Aim of the exercise: Extract each line holding the word "Moon" from the entries.

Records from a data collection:
*** Begin section ***
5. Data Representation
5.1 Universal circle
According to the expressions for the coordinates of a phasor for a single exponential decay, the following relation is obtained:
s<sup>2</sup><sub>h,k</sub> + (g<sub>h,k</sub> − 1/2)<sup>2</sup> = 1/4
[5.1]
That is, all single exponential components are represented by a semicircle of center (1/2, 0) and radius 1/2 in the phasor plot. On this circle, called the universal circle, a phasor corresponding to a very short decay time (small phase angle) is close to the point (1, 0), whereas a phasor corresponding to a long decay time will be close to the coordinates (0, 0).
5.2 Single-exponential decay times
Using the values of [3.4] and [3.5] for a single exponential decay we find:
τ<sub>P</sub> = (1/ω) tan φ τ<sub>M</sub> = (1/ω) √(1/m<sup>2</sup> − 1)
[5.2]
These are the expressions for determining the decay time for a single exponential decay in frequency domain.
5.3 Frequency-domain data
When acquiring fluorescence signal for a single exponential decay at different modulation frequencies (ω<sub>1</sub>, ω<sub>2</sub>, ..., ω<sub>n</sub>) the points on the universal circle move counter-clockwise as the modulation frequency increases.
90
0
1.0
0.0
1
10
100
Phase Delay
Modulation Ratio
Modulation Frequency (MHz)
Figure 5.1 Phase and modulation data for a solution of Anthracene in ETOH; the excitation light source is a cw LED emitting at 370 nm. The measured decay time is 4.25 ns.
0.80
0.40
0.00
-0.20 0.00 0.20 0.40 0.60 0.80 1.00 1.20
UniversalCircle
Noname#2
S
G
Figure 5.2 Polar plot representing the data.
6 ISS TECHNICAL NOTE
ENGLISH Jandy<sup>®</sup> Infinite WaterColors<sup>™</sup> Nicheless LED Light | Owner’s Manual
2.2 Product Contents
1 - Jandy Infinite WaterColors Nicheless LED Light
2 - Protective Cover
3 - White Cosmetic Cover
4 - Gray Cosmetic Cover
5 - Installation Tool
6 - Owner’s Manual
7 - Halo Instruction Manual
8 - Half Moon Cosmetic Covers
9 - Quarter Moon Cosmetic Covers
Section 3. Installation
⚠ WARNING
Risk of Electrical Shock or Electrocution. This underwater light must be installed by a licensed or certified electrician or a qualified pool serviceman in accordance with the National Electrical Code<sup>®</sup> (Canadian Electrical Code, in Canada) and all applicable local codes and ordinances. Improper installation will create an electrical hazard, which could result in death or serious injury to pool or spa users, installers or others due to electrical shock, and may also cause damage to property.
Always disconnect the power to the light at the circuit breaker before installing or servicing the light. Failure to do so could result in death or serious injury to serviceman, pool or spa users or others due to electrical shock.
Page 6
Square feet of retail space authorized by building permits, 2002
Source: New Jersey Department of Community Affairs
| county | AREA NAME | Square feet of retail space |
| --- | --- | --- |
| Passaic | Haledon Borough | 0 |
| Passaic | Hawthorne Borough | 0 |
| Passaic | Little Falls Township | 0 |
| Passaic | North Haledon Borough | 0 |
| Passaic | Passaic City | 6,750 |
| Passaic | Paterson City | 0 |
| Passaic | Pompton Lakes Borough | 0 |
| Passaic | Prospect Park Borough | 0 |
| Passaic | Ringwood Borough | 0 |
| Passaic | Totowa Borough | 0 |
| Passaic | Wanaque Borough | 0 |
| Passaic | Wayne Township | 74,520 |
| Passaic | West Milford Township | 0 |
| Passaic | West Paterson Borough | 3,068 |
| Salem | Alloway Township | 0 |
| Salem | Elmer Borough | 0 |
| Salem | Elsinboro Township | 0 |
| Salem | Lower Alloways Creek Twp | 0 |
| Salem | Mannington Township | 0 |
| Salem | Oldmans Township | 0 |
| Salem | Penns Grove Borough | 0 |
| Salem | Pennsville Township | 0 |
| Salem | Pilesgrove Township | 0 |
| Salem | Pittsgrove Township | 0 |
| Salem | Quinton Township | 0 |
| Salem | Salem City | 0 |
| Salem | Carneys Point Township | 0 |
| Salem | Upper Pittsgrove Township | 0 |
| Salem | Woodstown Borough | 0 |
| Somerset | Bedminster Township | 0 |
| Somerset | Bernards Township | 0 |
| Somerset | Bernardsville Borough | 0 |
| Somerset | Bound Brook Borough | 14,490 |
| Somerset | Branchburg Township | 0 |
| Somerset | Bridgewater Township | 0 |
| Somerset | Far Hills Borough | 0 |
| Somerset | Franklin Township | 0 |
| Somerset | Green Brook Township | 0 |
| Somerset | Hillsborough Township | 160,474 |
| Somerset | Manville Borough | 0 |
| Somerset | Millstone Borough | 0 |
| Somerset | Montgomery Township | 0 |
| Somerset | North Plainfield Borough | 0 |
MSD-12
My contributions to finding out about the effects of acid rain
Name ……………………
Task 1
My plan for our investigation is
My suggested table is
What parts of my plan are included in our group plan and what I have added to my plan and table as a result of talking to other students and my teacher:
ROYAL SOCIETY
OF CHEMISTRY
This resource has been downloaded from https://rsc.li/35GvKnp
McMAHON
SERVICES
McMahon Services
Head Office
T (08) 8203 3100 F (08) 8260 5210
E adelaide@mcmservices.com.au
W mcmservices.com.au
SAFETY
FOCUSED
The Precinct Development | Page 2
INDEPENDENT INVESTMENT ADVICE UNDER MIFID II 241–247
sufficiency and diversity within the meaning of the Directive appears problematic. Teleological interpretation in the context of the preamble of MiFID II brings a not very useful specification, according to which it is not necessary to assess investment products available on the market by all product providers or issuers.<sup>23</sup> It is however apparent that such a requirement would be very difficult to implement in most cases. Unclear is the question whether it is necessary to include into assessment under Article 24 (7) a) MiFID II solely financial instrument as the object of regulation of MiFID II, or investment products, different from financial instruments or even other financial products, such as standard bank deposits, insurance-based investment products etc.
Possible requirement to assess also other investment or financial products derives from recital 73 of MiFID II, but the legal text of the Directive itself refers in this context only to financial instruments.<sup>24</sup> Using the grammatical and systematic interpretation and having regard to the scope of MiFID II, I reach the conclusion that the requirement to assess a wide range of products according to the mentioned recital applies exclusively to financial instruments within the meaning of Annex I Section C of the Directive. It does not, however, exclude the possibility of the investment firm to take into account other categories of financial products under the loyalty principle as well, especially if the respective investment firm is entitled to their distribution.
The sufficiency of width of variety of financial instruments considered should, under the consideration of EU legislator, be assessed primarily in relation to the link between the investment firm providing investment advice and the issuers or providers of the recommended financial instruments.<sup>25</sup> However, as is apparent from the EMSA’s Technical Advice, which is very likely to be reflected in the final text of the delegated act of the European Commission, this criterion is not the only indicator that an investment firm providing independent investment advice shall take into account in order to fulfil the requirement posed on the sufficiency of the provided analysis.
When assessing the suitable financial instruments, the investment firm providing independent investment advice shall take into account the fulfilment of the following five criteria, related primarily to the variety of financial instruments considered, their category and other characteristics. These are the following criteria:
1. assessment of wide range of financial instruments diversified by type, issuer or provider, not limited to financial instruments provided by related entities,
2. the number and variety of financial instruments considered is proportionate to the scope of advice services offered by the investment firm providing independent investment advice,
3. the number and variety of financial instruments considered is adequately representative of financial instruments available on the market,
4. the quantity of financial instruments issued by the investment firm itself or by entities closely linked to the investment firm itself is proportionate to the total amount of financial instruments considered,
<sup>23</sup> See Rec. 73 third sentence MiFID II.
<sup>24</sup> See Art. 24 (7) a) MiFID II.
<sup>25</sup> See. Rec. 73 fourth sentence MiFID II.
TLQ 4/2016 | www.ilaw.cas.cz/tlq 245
*** End section ***
Completed task:
8 - Half Moon Cosmetic Covers
9 - Quarter Moon Cosmetic Covers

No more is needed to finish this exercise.